Canicule au travail : ce que la loi impose à votre employeur
On n’avait pas prévu d’écrire cet article si tôt dans l'année.
Ce n’est pas juillet, ce n’est pas août. C’est le 27 mai, et la France étouffe déjà. Des records de température pour un mois de mai ont été battus dans de nombreuses stations lors du week-end de Pentecôte et ce jour, huit départements de l’Ouest ont été placés en vigilance orange « canicule ». Avec la chaleur reviennent, immanquablement, les mêmes questions : mon employeur est-il obligé de faire quelque chose ? Puis-je partir, ou télétravailler ?

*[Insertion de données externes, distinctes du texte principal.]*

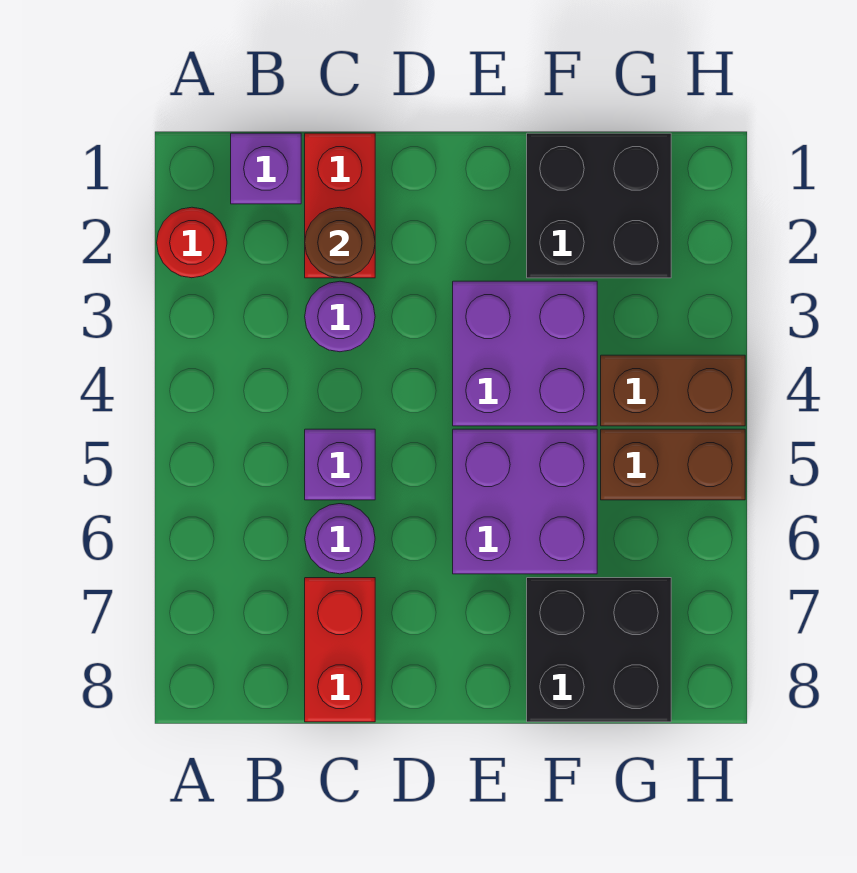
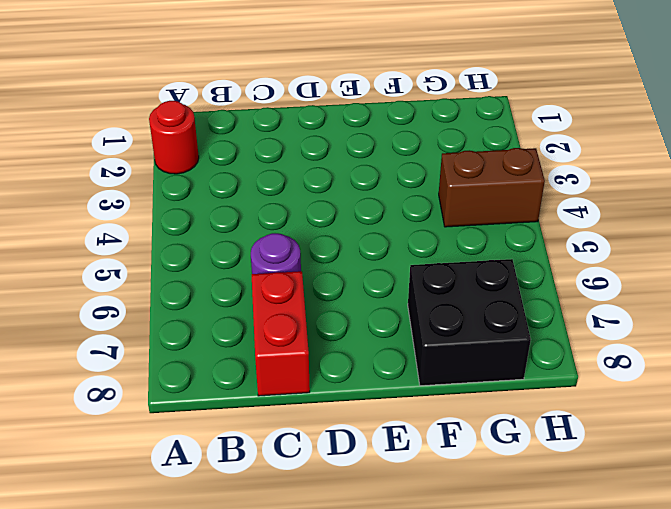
none -> purple 1x1 brick [231,133,301,204]
none -> red 1x2 brick [305,133,375,278]
none -> purple 1x1 round brick [305,281,375,352]

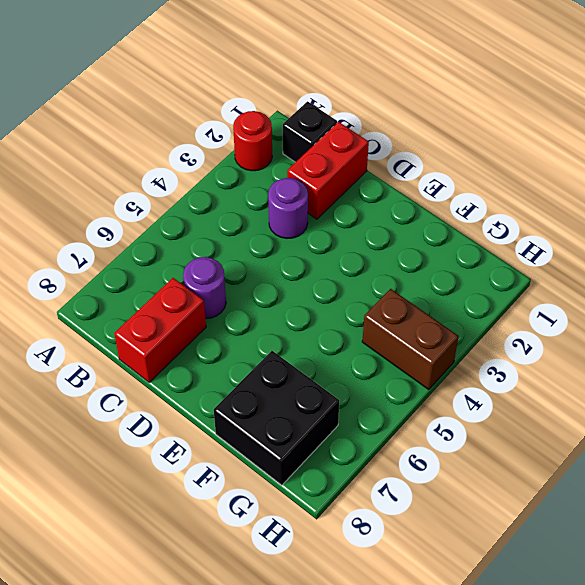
black 1x1 brick [283,101,337,162] -> purple 1x1 brick [231,133,301,204]
none -> purple 1x1 brick [305,429,375,500]
none -> purple 2x2 brick [453,281,597,426]
none -> purple 2x2 brick [453,429,597,574]

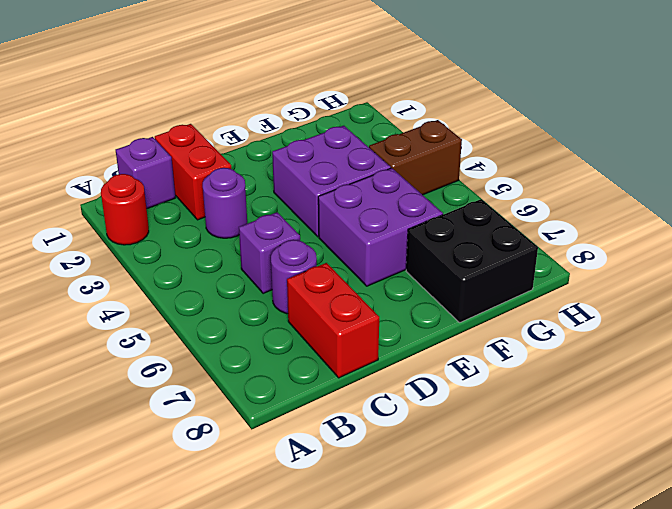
none -> black 2x2 brick [527,133,671,278]
none -> brown 1x2 brick [601,429,745,500]
none -> brown 1x1 round brick [305,207,375,278]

Pas de température maximale légale, mais des obligations bien réelles
Le premier réflexe est de chercher le seuil légal au-delà duquel il est interdit de travailler… mais il n’existe pas. Le Code du travail ne fixe, en effet, aucune température maximale. En revanche, l’INRS* considère que les valeurs de 30 °C pour une activité sédentaire et de 28 °C pour un travail nécessitant une activité physique peuvent être utilisées comme repères pour agir en prévention ; des seuils au-delà desquels fièvre, migraines, crampes, déshydratation et coups de chaleur guettent.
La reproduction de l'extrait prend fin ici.